Monday, April 2, 2012

The end is near.... Well, kind of...

Two weeks left of regular classes.... I am not so sure that I can handle it! The end of this is just soo close with one online test and the final left to take before 10 weeks of preceptor. I just have to make sure I don't screw it up!

The closer it comes to graduation the close the rest of my life comes back to me!!! Right now, moving is on my mind! I can not wait until I can take a shower and not have someone knock on the door saying, " I need to brush my teeth (because I'm going to bed while you're getting ready for school)," " I left my water bottle in the bathroom, can I come in and get it?" even though there are like 50 million in the kitchen. I miss having the shower to myself and having the bathroom on time. I think it may have happened a now record 4 times in the past 8 weeks. I think that we are overdue for our own space whether it is buying or renting it.

Speaking of the house hunt, it is on hold until we hear from the loan man. It has been a week so, I guess we will just wait and see. I figure that if we haven't heard from him by now that we probably won't hear anything until after the Easter holiday.

Wedding plans are still just kind of the look around kind of plans. Nothing crazy but I have some ideas on the random little things that I would like to do.

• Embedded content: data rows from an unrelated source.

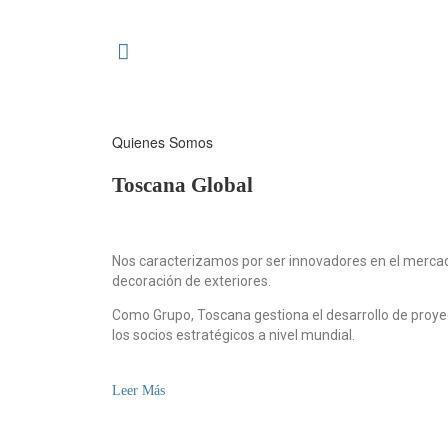
Quienes Somos
Toscana Global
Nos caracterizamos por ser innovadores en el mercado
decoración de exteriores.
Como Grupo, Toscana gestiona el desarrollo de proye
los socios estratégicos a nivel mundial.
Leer Más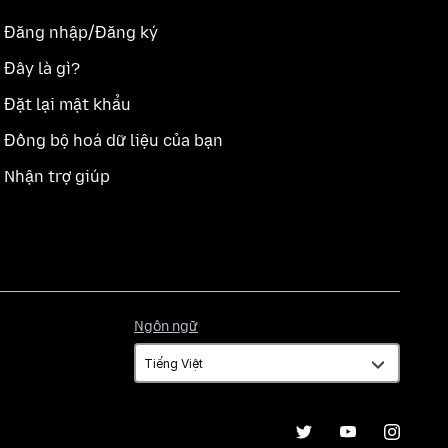
Đăng nhập/Đăng ký
Đây là gì?
Đặt lại mật khẩu
Đồng bộ hoá dữ liệu của bạn
Nhận trợ giúp
Ngôn
Ngôn ngữ
ngữ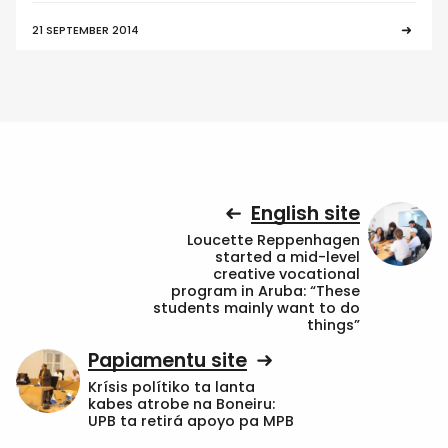
21 SEPTEMBER 2014
English site
Loucette Reppenhagen
started a mid-level
creative vocational
program in Aruba: “These
students mainly want to do
things”
Papiamentu site
Krísis polítiko ta lanta
kabes atrobe na Boneiru:
UPB ta retirá apoyo pa MPB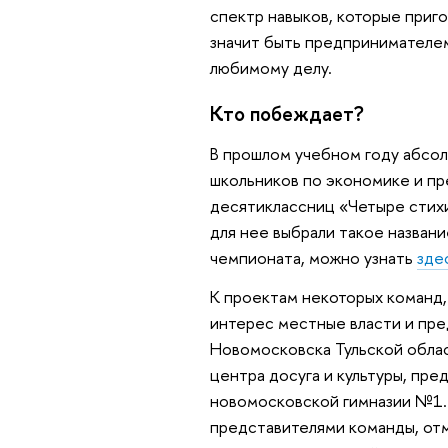
спектр навыков, которые приг
значит быть предпринимателем,
любимому делу.
Кто побеждает?
В прошлом учебном году абсо
школьников по экономике и пр
десятиклассниц «Четыре стихи
для нее выбрали такое названи
чемпионата, можно узнать
зде
К проектам некоторых команд,
интерес местные власти и пре
Новомосковска Тульской обла
центра досуга и культуры, пр
новомосковской гимназии №1. 
представителями команды, отм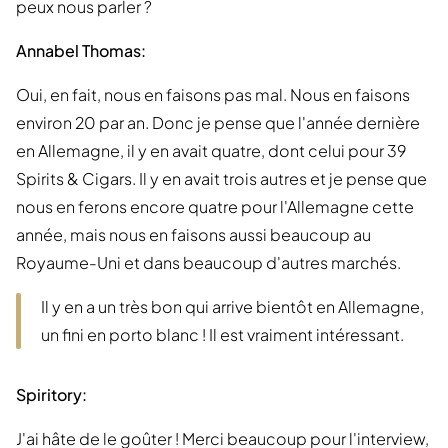
peux nous parler ?
Annabel Thomas:
Oui, en fait, nous en faisons pas mal. Nous en faisons
environ 20 par an. Donc je pense que l'année dernière
en Allemagne, il y en avait quatre, dont celui pour 39
Spirits & Cigars. Il y en avait trois autres et je pense que
nous en ferons encore quatre pour l'Allemagne cette
année, mais nous en faisons aussi beaucoup au
Royaume-Uni et dans beaucoup d'autres marchés.
Il y en a un très bon qui arrive bientôt en Allemagne,
un fini en porto blanc ! Il est vraiment intéressant.
Spiritory:
J'ai hâte de le goûter ! Merci beaucoup pour l'interview,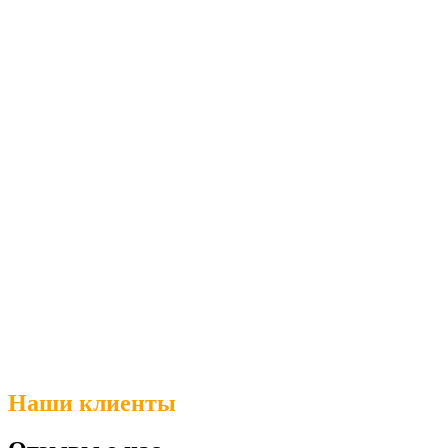
Наши клиенты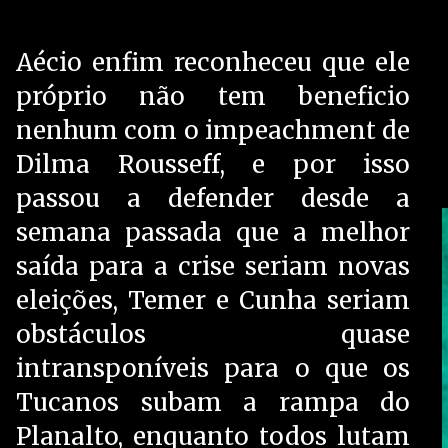
Aécio enfim reconheceu que ele
próprio não tem beneficio
nenhum com o impeachment de
Dilma Rousseff, e por isso
passou a defender desde a
semana passada que a melhor
saída para a crise seriam novas
eleições, Temer e Cunha seriam
obstáculos quase
intransponíveis para o que os
Tucanos subam a rampa do
Planalto, enquanto todos lutam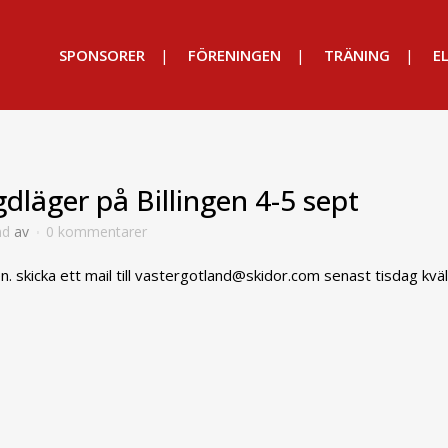
SPONSORER
FÖRENINGEN
TRÄNING
EL
dläger på Billingen 4-5 sept
nd
av
0 kommentarer
lgen. skicka ett mail till vastergotland@skidor.com senast tisdag kv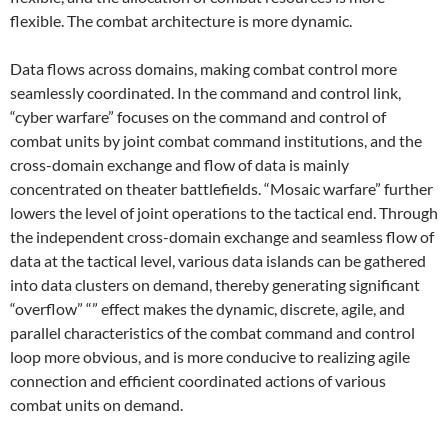
flexible. The combat architecture is more dynamic.
Data flows across domains, making combat control more
seamlessly coordinated. In the command and control link,
“cyber warfare” focuses on the command and control of
combat units by joint combat command institutions, and the
cross-domain exchange and flow of data is mainly
concentrated on theater battlefields. “Mosaic warfare” further
lowers the level of joint operations to the tactical end. Through
the independent cross-domain exchange and seamless flow of
data at the tactical level, various data islands can be gathered
into data clusters on demand, thereby generating significant
“overflow” “” effect makes the dynamic, discrete, agile, and
parallel characteristics of the combat command and control
loop more obvious, and is more conducive to realizing agile
connection and efficient coordinated actions of various
combat units on demand.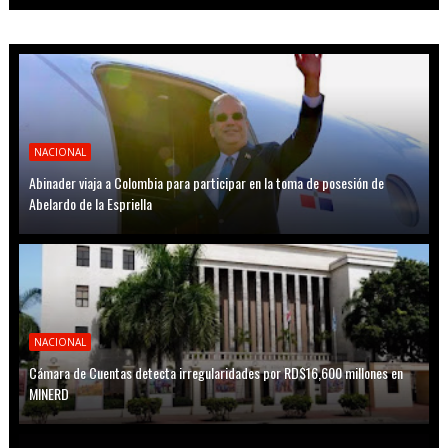
NACIONAL
Abinader viaja a Colombia para participar en la toma de posesión de
Abelardo de la Espriella
NACIONAL
Cámara de Cuentas detecta irregularidades por RD$16,600 millones en
MINERD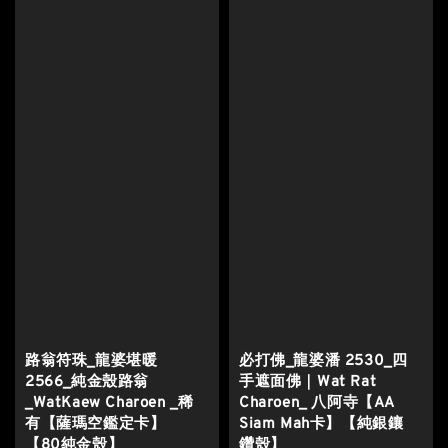
路翁符珠_龍婆堪暖
必打佛_龍婆潘 2530_四
2566_純金殼路翁
手遮面佛｜Wat Rat
_WatKaew Charoen _稀
Charoen_ 八阿寺【AA
有【薩瑪空鑑定卡】
Siam Mah卡】【純銀鑲
【80純金殼】
鑽殼】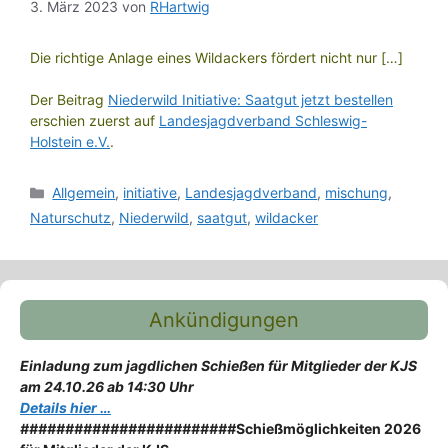
3. März 2023
von
RHartwig
Die richtige Anlage eines Wildackers fördert nicht nur […]
Der Beitrag
Niederwild Initiative: Saatgut jetzt bestellen
erschien zuerst auf
Landesjagdverband Schleswig-
Holstein e.V.
.
Kategorien
Allgemein
,
initiative
,
Landesjagdverband
,
mischung
,
Naturschutz
,
Niederwild
,
saatgut
,
wildacker
Ankündigungen
Einladung zum jagdlichen Schießen für Mitglieder der KJS
am 24.10.26 ab 14:30 Uhr
Details hier …
########################
Schießmöglichkeiten 2026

Oh holidays...how will I be spending you this year.... Why that would be making coffee and then coming home to make dinner. I am not really feeling the whole big family holiday dinner. I know what most of you are thinking ("Why, that is horrible! You should want to spend the holiday with your family!") but after accepting a work shift I definitely will be avoiding a big group dinner. There is no need for a repeat of the last holiday airing of my crimes.

The span between Christmas eve and Easter has actually been pretty refreshing. I was just pretty removed from everything that was causing unnecessary pressure and ill will. The break has just let me walk away from all of it and not have to deal with it. I know that not dealing with a problem is not the way to solve it but it has been the best solution by far. This theory of mine may show great problems when it comes time to plan the wedding and all that stuff that is coming up but, like I said, I am not too worried about it at the present time.